• **Estratto del documento**:
————

La verità è che Rifondazione e tutta la sinistra riformista hanno mentito per anni sulla realtà del Brasile. Così come hanno fatto con il più recente modello Syriza in Grecia. E lo hanno fatto non per un abbaglio ottico ma perché hanno bisogno periodicamente di inventare modelli per giustificare la loro identica politica di collaborazione di classe e di governo, che hanno fatto ieri, che oggi non sono in condizione di fare perché ridotti al lumicino dagli effetti delle loro politiche disastrose, e che sperano domani di poter riprendere a fare.
 
"Non siamo col Pt. Però..."
Qualche centimetro più a sinistra della posizione dei riformisti incontriamo la posizione di varie forze che si definiscono "rivoluzionarie", che sostengono di non essere schierate con Lula e il Pt, e che pure da tempo gridano al "golpe" in Brasile e, con questa scusa, rivendicano la necessità di porsi di fatto nel "campo" di Lula contro l'attacco "golpista" o "delle destre" o financo "fascista".
In realtà in Brasile, come abbiamo documentato sul nostro sito, anche traducendo articoli dei nostri compagni brasiliani del Pstu, non c'è stato nessun "golpe", non c'è stato nessun cambio con la forza del regime per volontà della borghesia o dell'imperialismo. E perché mai avrebbero voluto rovesciare chi ha garantito i loro affari per anni? La stessa grande stampa imperialista internazionale (col Financial Times in testa) guarda con preoccupazione all'arresto di Lula proprio perché, nonostante la crisi di consenso del Pt, continuavano a vedere in Lula l'unica possibile carta di salvezza, nelle elezioni di quest'anno, per evitare quello che definiscono "caos politico".

————

• **Contenuto dei record**:

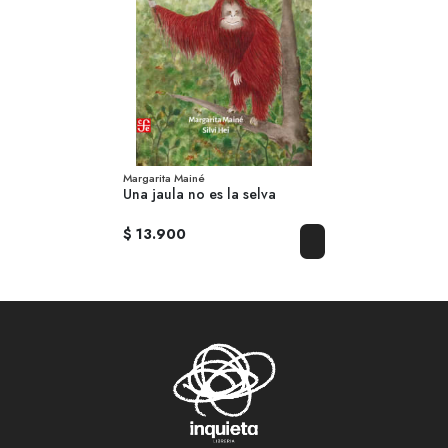
Margarita Mainé
Una jaula no es la selva
$ 13.900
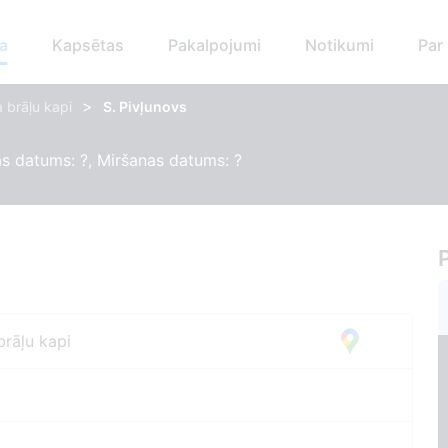
a
Kapsētas
Pakalpojumi
Notikumi
Par
>
 brāļu kapi
S. Pivļunovs
s datums: ?, Miršanas datums: ?
brāļu kapi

————

• **Serie di esercizi**:
1. Secondo il testo sul Brasile, quale giornale è alla testa della grande stampa imperialista internazionale preoccupata per l'arresto di Lula?
2. Riprendi il testo sul Brasile e proseguilo a partire dall'ultima frase.

• **Risposte in ordine**:
1. Il Financial Times.

2.
C'è stata e c'è una disputa tra blocchi politici borghesi per aggiudicarsi il ruolo di gestore degli interessi padronali, ma il vero dato eclatante (che incredibilmente certi "rivoluzionari" non vedono) è che da quattro anni è in corso in Brasile una ascesa delle lotte che non ha precedenti.
Alla testa di queste lotte il Pstu e la Conlutas si sono spesso trovati soli: mentre tutto il resto della sinistra correva alle manifestazioni in difesa del Pt e "contro il golpe".
Esemplari, se così si può dire, tra le posizioni più ambigue, ricordiamo quelle di organizzazioni che per qualche malinteso si definiscono "trotskiste", come il Pts argentino (le cui posizioni sono diffuse in Italia dal gruppo napoletano che anima il blog "La Voce delle Lotte"). Pur prendendo le distanze da Lula e dalle politiche del Pt, queste organizzazioni affermano che in questo momento bisognerebbe stare nello stesso "campo" di Lula, difendendolo dato che il suo arresto sarebbe "un duro colpo per le classi popolari". D'altra parte queste organizzazioni "rivoluzionarie", che vedono nelle elezioni il momento centrale (il Pts argentino da quando ha guadagnato qualche deputato vive di questo), si accodano al Psol che a sua volta (con il candidato Boulos) organizza manifestazioni insieme al Pt e si prepara a sostenere il Pt al secondo turno delle imminenti elezioni, nella speranza di partecipare in qualche modo al dividendo elettorale.
 
"Il Brasile necessita di una rivoluzione"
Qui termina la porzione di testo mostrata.